By clicking “Sign up for GitHub”, you agree to our terms of service and privacy statement. We’ll occasionally send you account related emails.

Already on GitHub? Sign in to your account

[Bug][breaking change] Unauthorized 401 error on fetching Ray Custom Resources from K8s API server #1128

Merged
merged 5 commits into from
Jun 6, 2023

Conversation

kevin85421
Copy link
Member

@kevin85421 kevin85421 commented May 31, 2023

Why are these changes needed?

In #1123, the autoscaler container fails to GET the RayCluster from the Kubernetes API Server and receives error code 401 after a zero-downtime upgrade. If you are interested in the root cause, you can read the "debug process" section.

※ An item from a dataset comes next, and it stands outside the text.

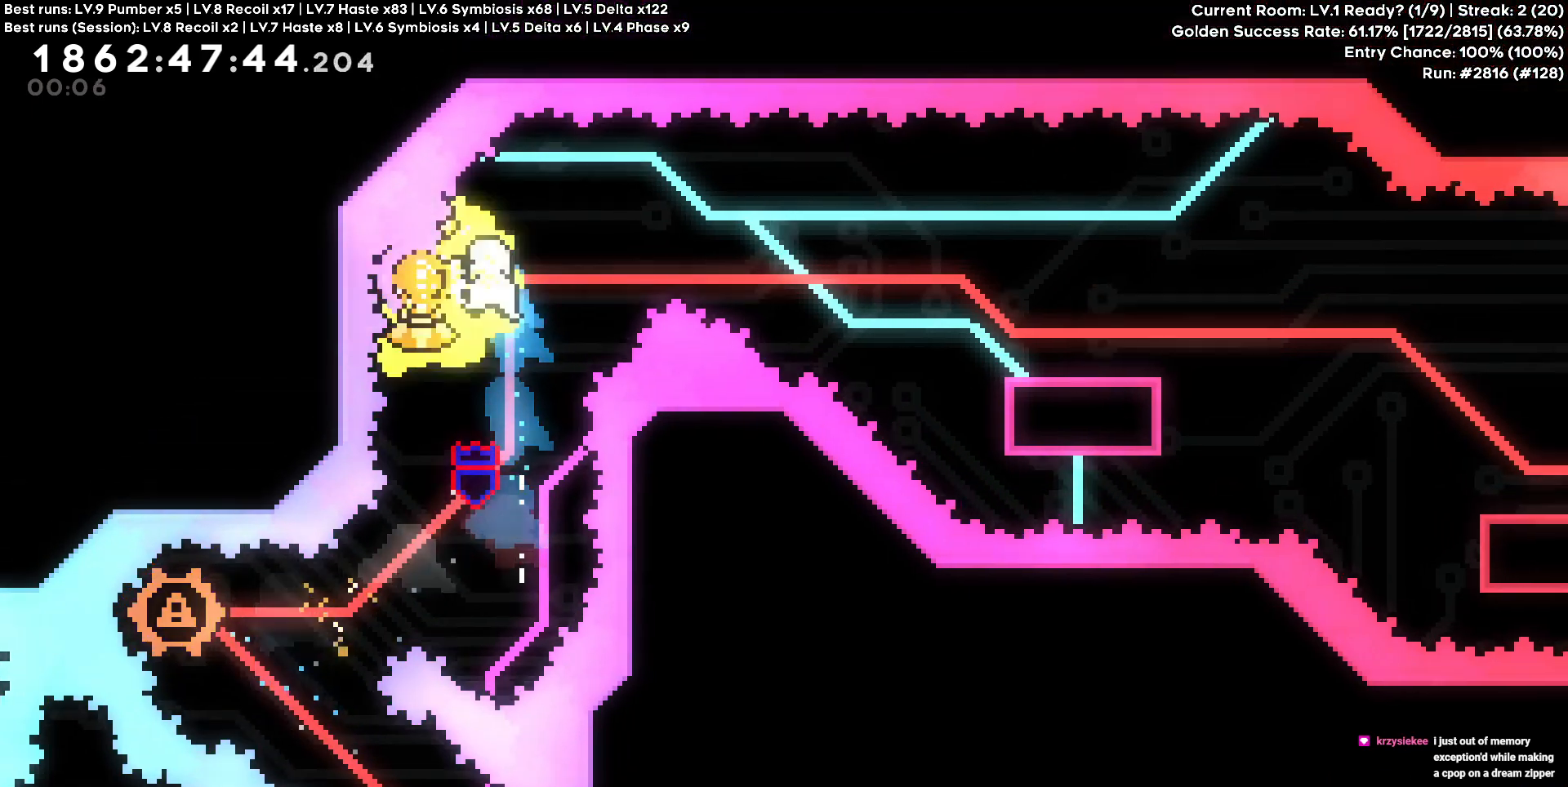
{"keys": ["d", "s"], "events": [[83, "a", "up"], [83, "d", "down"], [317, "s", "down"]]}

We have two solutions for this issue:

  • Solution 1: Still create a ServiceAccount for users if the specified ServiceAccountName does not exist. The only difference is that we do not set the ControllerReference for the ServiceAccount to avoid it being deleted by the Kubernetes garbage collector. (Step 5 in the section "3. Root cause of this issue")

    • (+) More backward-compatible
    • (-) Users need to delete the ServiceAccount themselves, which may introduce "unknown unknowns" for users.
  • Solution 2 (this PR): If users specify ServiceAccountName, they need to create the ServiceAccount by themselves.

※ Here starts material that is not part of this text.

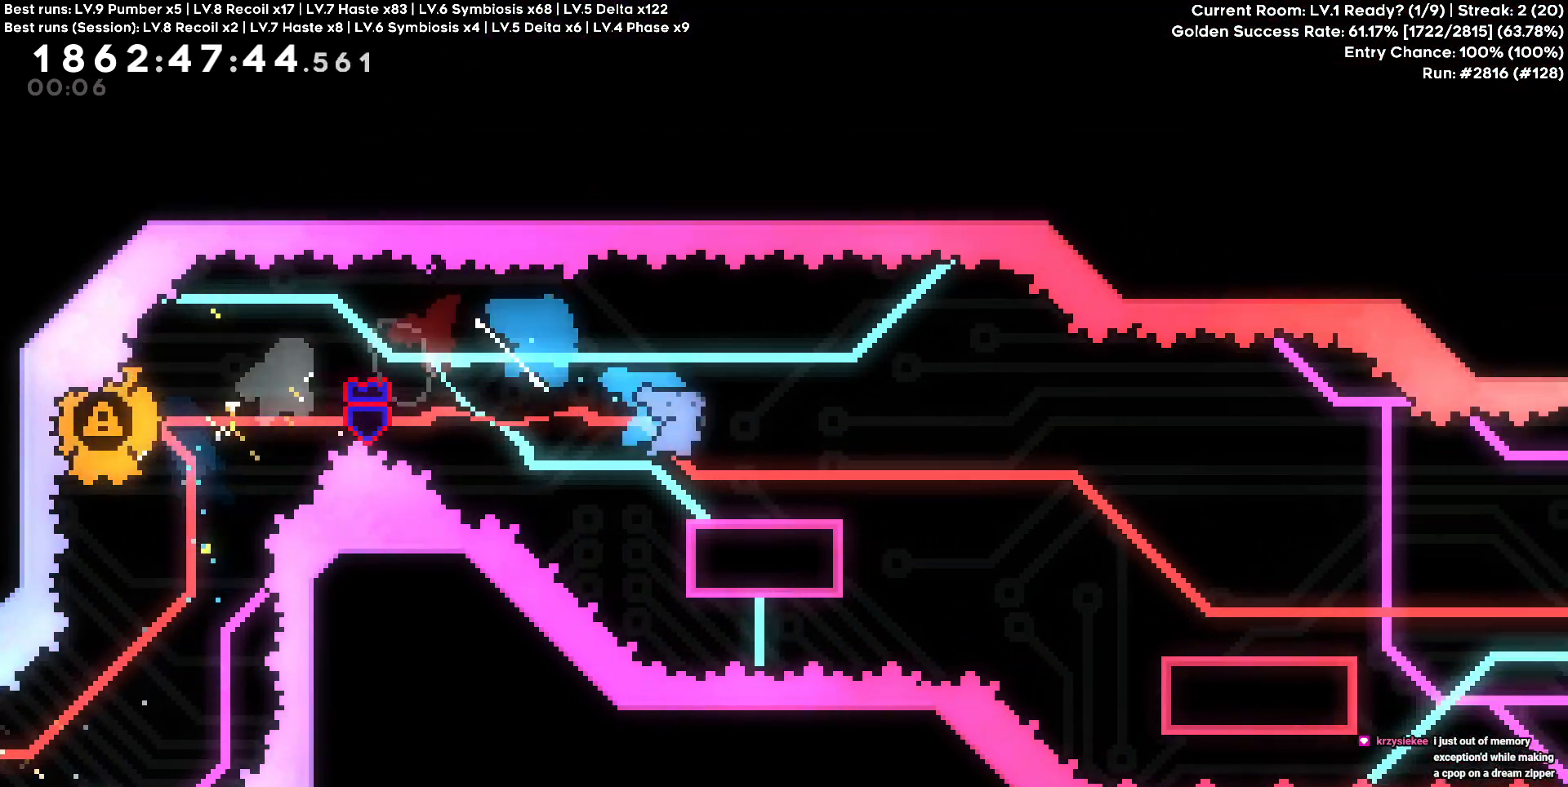
{"keys": ["d"], "events": [[50, "s", "up"], [150, "s", "down"], [383, "s", "up"]]}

    • (-) Break the backward compatibility for users who specify the ServiceAccountName without creating a ServiceAccount manually.
    • (+) It can avoid "unknown unknowns" and makes it easier to identify and fix any issues. Although it breaks backward compatibility, it provides clarity and transparency in troubleshooting.

Debug process (optional)

1. Understand ServiceAccount

In the head Pod, we can get three files, ca.crt, namespace, token, related to the ServiceAccount. You can check this article for the descriptions about these 3 files.

ls /var/run/secrets/kubernetes.io/serviceaccount/
# example output: ca.crt  namespace  token

[Experiment for ca.crt and token]:

You can execute the following commands in the head Pod of an autoscaling RayCluster. The ServiceAccount should have sufficient permissions to perform a GET operation on the RayCluster.

# Typically, the Kubernetes APIServer will be in the default namespace, so you can use 
export APISERVER=https://kubernetes.default:443
export TOKEN=$(cat /var/run/secrets/kubernetes.io/serviceaccount/token)
curl -X GET $APISERVER/apis/ray.io/v1alpha1/namespaces/$RAYCLUSTER_NAMESPACE/rayclusters/$RAYCLUSTER_CR_NAME --header "Authorization: Bearer $TOKEN" --cacert /var/run/secrets/kubernetes.io/serviceaccount/ca.crt
  • [Case 1] Only use ca.crt: Use the anonymous ServiceAccount "system:anonymous" which does not have the permission to GET RayCluster => 403 Forbidden
  • [Case 2] Only use token: Use the ServiceAccount that associated with this Pod which has the permission to GET RayCluster => Succeed
  • [Case 3] Use ca.crt and token at the same time => Succeed (same as Case 2)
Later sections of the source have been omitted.